Benefits of Kegels for Men

Kegel exercises offer a range of compelling benefits for men that can positively impact various aspects of their lives:

Enhanced Erection Quality (EQ)

Strong pelvic floor muscles play a pivotal role in achieving and maintaining an optimal EQ, Kegel exercises improve erection quality, allowing for firmer and longer-lasting erections.

Greater Control Over Ejaculation:

For men who suffer from premature ejaculation, Kegel exercises can be a game-changer.
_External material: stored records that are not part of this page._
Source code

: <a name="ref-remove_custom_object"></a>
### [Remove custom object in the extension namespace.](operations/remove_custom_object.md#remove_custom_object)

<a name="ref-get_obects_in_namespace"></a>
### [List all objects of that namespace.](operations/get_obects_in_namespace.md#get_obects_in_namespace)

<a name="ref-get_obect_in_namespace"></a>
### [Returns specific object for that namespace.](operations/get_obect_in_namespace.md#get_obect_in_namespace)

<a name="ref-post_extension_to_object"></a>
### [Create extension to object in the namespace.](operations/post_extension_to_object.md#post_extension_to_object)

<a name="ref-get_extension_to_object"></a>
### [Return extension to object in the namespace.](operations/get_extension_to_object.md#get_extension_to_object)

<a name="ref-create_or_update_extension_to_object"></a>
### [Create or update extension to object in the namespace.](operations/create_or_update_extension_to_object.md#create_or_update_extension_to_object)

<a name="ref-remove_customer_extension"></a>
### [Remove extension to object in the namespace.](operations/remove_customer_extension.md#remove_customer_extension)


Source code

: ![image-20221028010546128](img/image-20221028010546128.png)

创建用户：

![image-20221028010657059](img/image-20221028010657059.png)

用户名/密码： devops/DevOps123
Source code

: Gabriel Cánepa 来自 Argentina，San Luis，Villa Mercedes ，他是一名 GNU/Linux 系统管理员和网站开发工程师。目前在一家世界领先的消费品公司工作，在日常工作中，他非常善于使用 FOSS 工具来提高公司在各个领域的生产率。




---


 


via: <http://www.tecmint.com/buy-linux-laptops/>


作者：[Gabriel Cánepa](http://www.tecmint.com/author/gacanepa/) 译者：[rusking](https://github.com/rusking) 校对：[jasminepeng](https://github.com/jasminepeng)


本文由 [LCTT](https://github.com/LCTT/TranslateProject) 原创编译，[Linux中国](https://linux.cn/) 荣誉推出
Kegel exercises enable greater control over the timing of ejaculation, extending the duration of intimate moments and enhancing pleasure for both partners.
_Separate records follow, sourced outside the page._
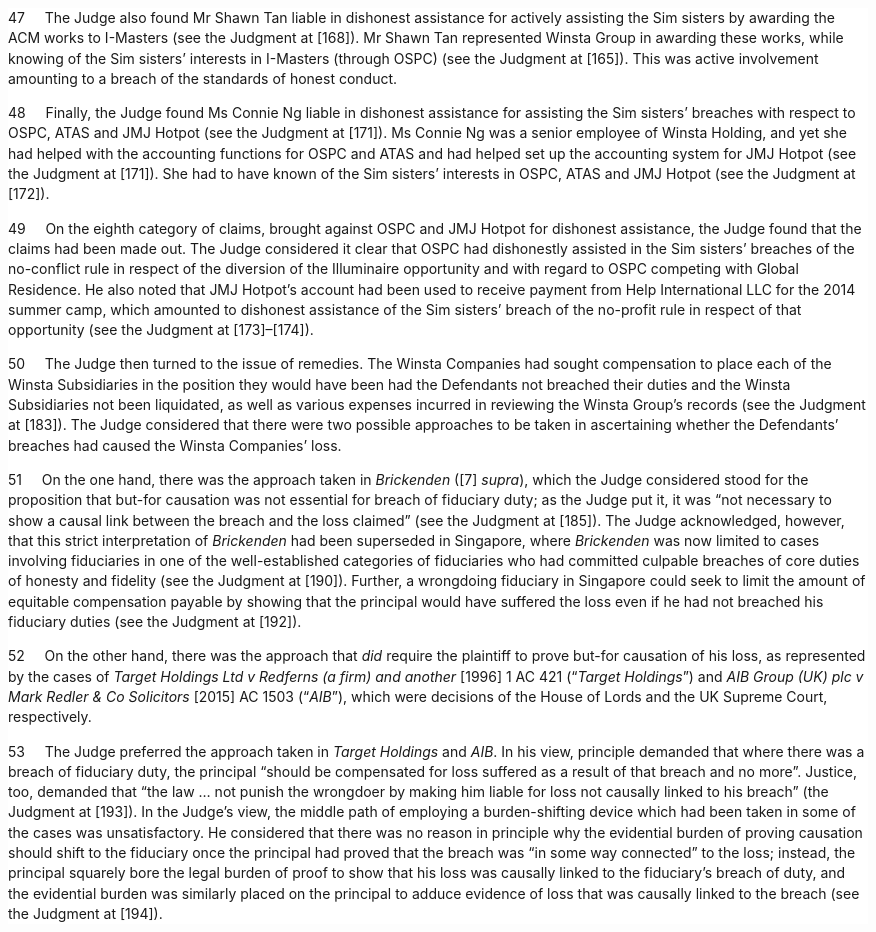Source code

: 47     The Judge also found Mr Shawn Tan liable in dishonest assistance for actively assisting the Sim sisters by awarding the ACM works to I-Masters (see the Judgment at \[168\]). Mr Shawn Tan represented Winsta Group in awarding these works, while knowing of the Sim sisters’ interests in I-Masters (through OSPC) (see the Judgment at \[165\]). This was active involvement amounting to a breach of the standards of honest conduct.

48     Finally, the Judge found Ms Connie Ng liable in dishonest assistance for assisting the Sim sisters’ breaches with respect to OSPC, ATAS and JMJ Hotpot (see the Judgment at \[171\]). Ms Connie Ng was a senior employee of Winsta Holding, and yet she had helped with the accounting functions for OSPC and ATAS and had helped set up the accounting system for JMJ Hotpot (see the Judgment at \[171\]). She had to have known of the Sim sisters’ interests in OSPC, ATAS and JMJ Hotpot (see the Judgment at \[172\]).

49     On the eighth category of claims, brought against OSPC and JMJ Hotpot for dishonest assistance, the Judge found that the claims had been made out. The Judge considered it clear that OSPC had dishonestly assisted in the Sim sisters’ breaches of the no-conflict rule in respect of the diversion of the Illuminaire opportunity and with regard to OSPC competing with Global Residence. He also noted that JMJ Hotpot’s account had been used to receive payment from Help International LLC for the 2014 summer camp, which amounted to dishonest assistance of the Sim sisters’ breach of the no-profit rule in respect of that opportunity (see the Judgment at \[173\]–\[174\]).

50     The Judge then turned to the issue of remedies. The Winsta Companies had sought compensation to place each of the Winsta Subsidiaries in the position they would have been had the Defendants not breached their duties and the Winsta Subsidiaries not been liquidated, as well as various expenses incurred in reviewing the Winsta Group’s records (see the Judgment at \[183\]). The Judge considered that there were two possible approaches to be taken in ascertaining whether the Defendants’ breaches had caused the Winsta Companies’ loss.

51     On the one hand, there was the approach taken in _Brickenden_ (\[7\] _supra_), which the Judge considered stood for the proposition that but-for causation was not essential for breach of fiduciary duty; as the Judge put it, it was “not necessary to show a causal link between the breach and the loss claimed” (see the Judgment at \[185\]). The Judge acknowledged, however, that this strict interpretation of _Brickenden_ had been superseded in Singapore, where _Brickenden_ was now limited to cases involving fiduciaries in one of the well-established categories of fiduciaries who had committed culpable breaches of core duties of honesty and fidelity (see the Judgment at \[190\]). Further, a wrongdoing fiduciary in Singapore could seek to limit the amount of equitable compensation payable by showing that the principal would have suffered the loss even if he had not breached his fiduciary duties (see the Judgment at \[192\]).

52     On the other hand, there was the approach that _did_ require the plaintiff to prove but-for causation of his loss, as represented by the cases of _Target Holdings Ltd v Redferns (a firm) and another_ <span class="citation">\[1996\] 1 AC 421</span> (“_Target Holdings_”) and _AIB Group (UK) plc v Mark Redler & Co Solicitors_ \[2015\] AC 1503 (“_AIB_”), which were decisions of the House of Lords and the UK Supreme Court, respectively.

53     The Judge preferred the approach taken in _Target Holdings_ and _AIB_. In his view, principle demanded that where there was a breach of fiduciary duty, the principal “should be compensated for loss suffered as a result of that breach and no more”. Justice, too, demanded that “the law … not punish the wrongdoer by making him liable for loss not causally linked to his breach” (the Judgment at \[193\]). In the Judge’s view, the middle path of employing a burden-shifting device which had been taken in some of the cases was unsatisfactory. He considered that there was no reason in principle why the evidential burden of proving causation should shift to the fiduciary once the principal had proved that the breach was “in some way connected” to the loss; instead, the principal squarely bore the legal burden of proof to show that his loss was causally linked to the fiduciary’s breach of duty, and the evidential burden was similarly placed on the principal to adduce evidence of loss that was causally linked to the breach (see the Judgment at \[194\]).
Enhanced Ejaculation Force for "Shooting" Power:

Strengthening the pelvic floor muscles through Kegel exercises can potentially lead to a more forceful ejaculation, allowing men to “shoot” with greater power.

Where are PC Muscles?

The Pubococcygeus (PC) muscles, situated in the pelvic region and extending from the pubic bone to the tailbone, form a vital supportive structure. These muscles are instrumental in urinary and sexual functions. They provide support to the bladder, rectum, and prostate in men, aiding in maintaining urinary control and preventing incontinence. Additionally, PC muscles play a pivotal role in sexual function. To locate and engage these muscles effectively, try stopping the flow of urine midstream—these are the same muscles at work. When you can voluntarily engage them, you’ve found your PC muscles. 

How to Do Kegels

Kegel exercises are simple to perform once you understand the basics. Here’s a step-by-step guide to help you get started:

  • Kegel exercises involve contracting and relaxing the pelvic floor muscles, specifically the Pubococcygeus (PC) muscles.
  • To perform a Kegel, tighten these muscles as if you’re trying to stop the flow of urine midstream. Hold this contraction for a few seconds, then release.
  • Start with 10 repetitions of Kegel exercises, holding each contraction for 3-5 seconds.
  • Aim for at least three sets of 10 repetitions per day.
  • As your pelvic floor muscles strengthen, gradually increase the duration of each contraction and the number of repetitions.

Remember that consistency is key. Over time, you should notice improvements in your pelvic floor strength, leading to enhanced sexual performance, better urinary control, and overall pelvic health.